I chose the London Pound Cake (LPC) due to its reputation as an exceptionally pretty flower, and I was not disappointed. Dense, frosty nugs with satisfying flecks of purple are highlighted by occasional blonde hairs stretching out from the stamens. Typical of indica-dominant stereotypes, LPC has dense nuggets with excellent tree-like shape and a tip-top manicure. My bag was made up of two nearly-equally sized 1.5g trees, with a couple of popcorns for me to dissect.
As a GT staple, I did put these nugs to the ol’ finger-test, and the stems snapped beautifully, while rebounding quickly to their original shape from the indent I made. It was also super sticky. When broken apart, LPC nugs’ fruity aroma surrendered to that of a classic skunk.
The actual flavor of LPC is quite prominent. Again, I go back to an FPOG or Cereal Milk. The smoke is a bit harsh compared to what we’ve gotten from other top-shelf flower gifts. I found myself coughing on every other hit or so.
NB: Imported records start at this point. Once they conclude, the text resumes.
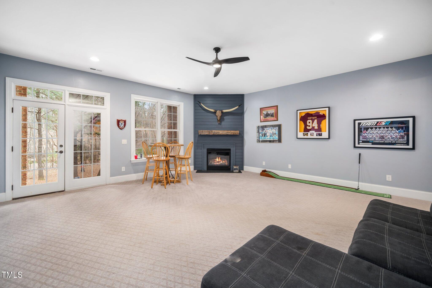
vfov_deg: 81.2
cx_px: 216
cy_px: 144
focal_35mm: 14
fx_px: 168
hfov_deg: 104.3
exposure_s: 1/3
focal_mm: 14
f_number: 7.1
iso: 640
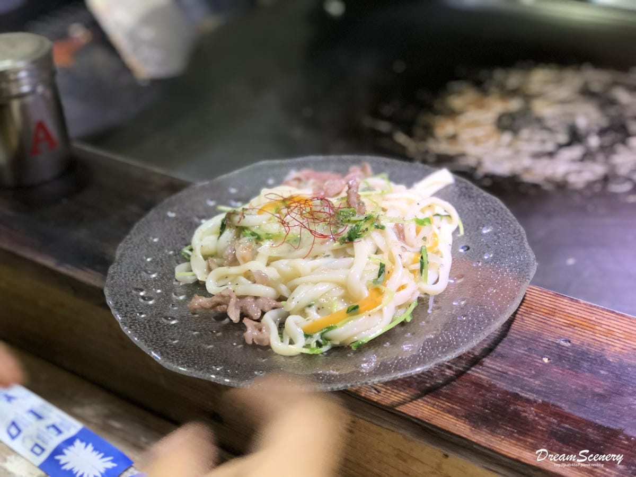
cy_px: 238
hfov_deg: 33.8
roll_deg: +4.5
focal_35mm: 57
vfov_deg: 25.7
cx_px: 318
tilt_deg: -32.9
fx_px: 1047
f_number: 2.8
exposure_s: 1/30
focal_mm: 6.6
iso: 100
In terms of the high, let me just say that I am so pleased I finished the bulk of this interview before giving this sample the full GT analysis. LPC is sit-ya-down indica. This is not Happy Hour weed, folks. This is the strain you want at the end of rough days at the office, for sudden sh*tstorms that simply cannot be resolved today and must be worried about tomorrow.
Reviewed: Classic Cookies (GSC)
These buds are visually quite striking, alternating between shades of green and deep purple, with bunches of bright orange hairs spread across its surface like wildfires, and practically dripping with mouth-watering trichomes. Well-manicured, the extraneous stems have been removed throughout my sample, while some few purple sugar leafs remain for aesthetic purposes. This cannabis flower displays ideal density and structure — tight, not tough. The only knock against it is that they're a little dry. Overall, the bag appeal here is excellent.
Heady Club DC's Classic Cookies has a warm and sweet aroma that reminds me of brown sugar or, like, a maple syrup barbecue rub... is that a thing? Oooh, it is, of course it is. See, this is why I don't write before lunch. Where was I? Oh yes. The smoke itself, while not particularly flavorful, is smooth and produces no acrid bite, which is exactly what we want to see. Respect is warranted, however, as it is a thick smoke on account of the heavy trichomes. Moderate pulls will avoid any brief bouts of coughing of this heavy hitter. Overall, this herb makes an excellent, pleasant smoke.
The potency is intense on Heady Club DC's Classic Cookies. A hybrid strain that leans sativa in its first phase, you'll experience a rush of thoughts and ideas that make it ideal for brainstorming or creative pursuits. That energy, combined with a generous mood boost, can make it a very productive strain for tackling a variety of otherwise annoying tasks. Small talk with the squares can be a struggle, however, as you keep forgetting you're supposed to be responding with words, not just grins and giggles. As this phase wanes, all that heavy psychoactivity presents the check and discreetly suggests a brief nap before continuing with your day. Personally, I find this combination of effects to be highly desirable and have greatly enjoyed Heady Club DC's Classic Cookies (a.k.a. GSC) throughout the week. The Gentleman highly recommends you try them out for yourself.